Another factor in this story is that even if the renewed mandate is challenged, it may not matter. The school year is over in roughly three weeks, so most families won’t have to deal with it after that. The bigger question on that score is whether or not the schools would refuse to graduate any students whose families pulled them out of class for those last three weeks. If you want to see some PTA meetings get ugly, that would certainly be the formula to make it happen.
This may well exacerbate an ongoing problem for the city’s public schools which has been observed across much of the nation. Public school enrollment in Philadelphia dropped significantly in 2021 and into this year. Meanwhile, charter school enrollment climbed between six and nine percent during the same period. Homeschooling figures are not available, but it has reportedly become increasingly common.

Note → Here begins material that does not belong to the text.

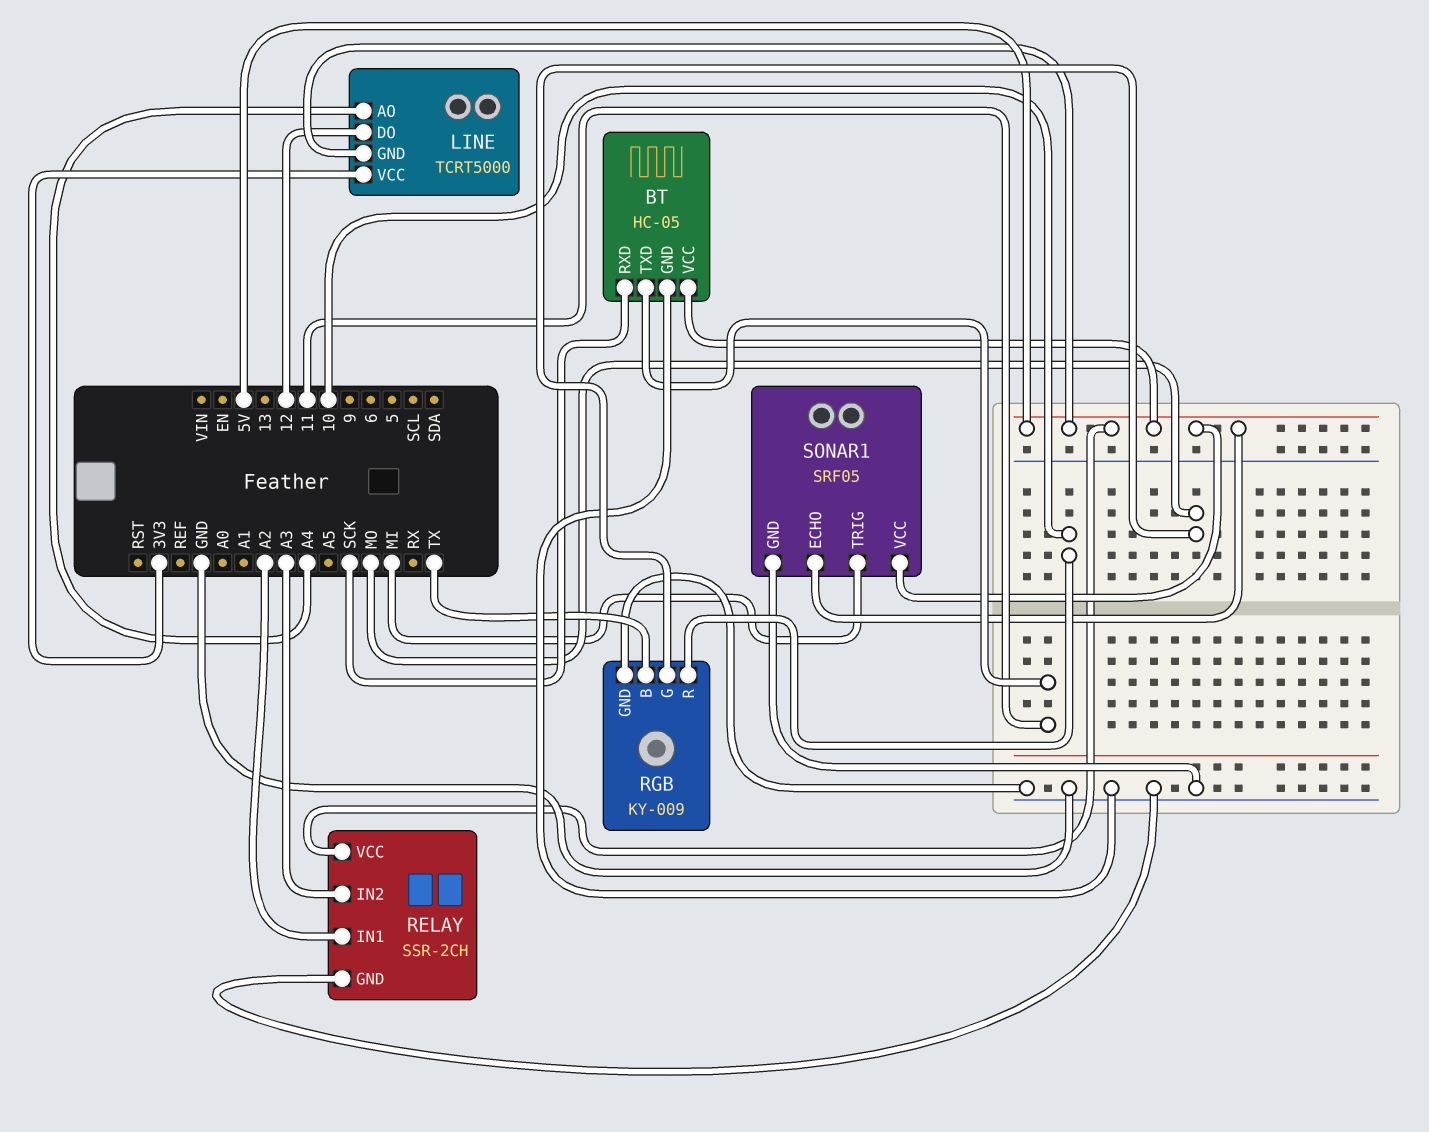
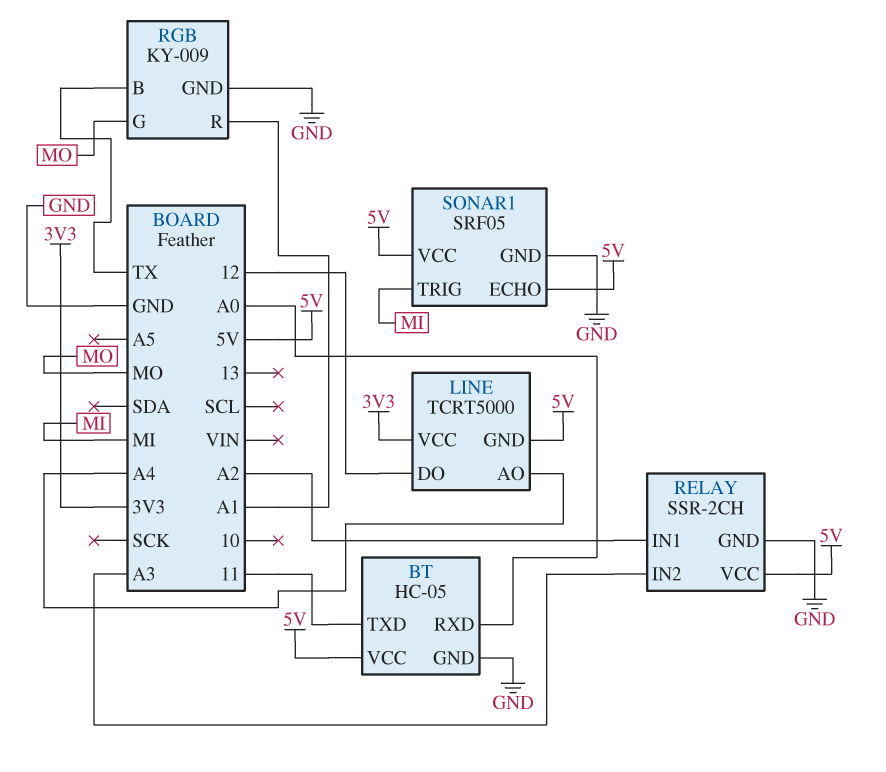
BT pin RXD: SCK -> A0
RGB pin R: 10 -> A1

When asked how long the new mask mandate would last, the school district did not even offer an estimate or a benchmark that would signal an end. They simply said that the requirement will be in place “until further notice.” But there may be at least one upside to this situation if more parents decide to keep their kids home. Given that Philadelphia’s homicide rate is already on pace to increase yet again under the current municipal leadership, perhaps the children are safer staying at home anyway.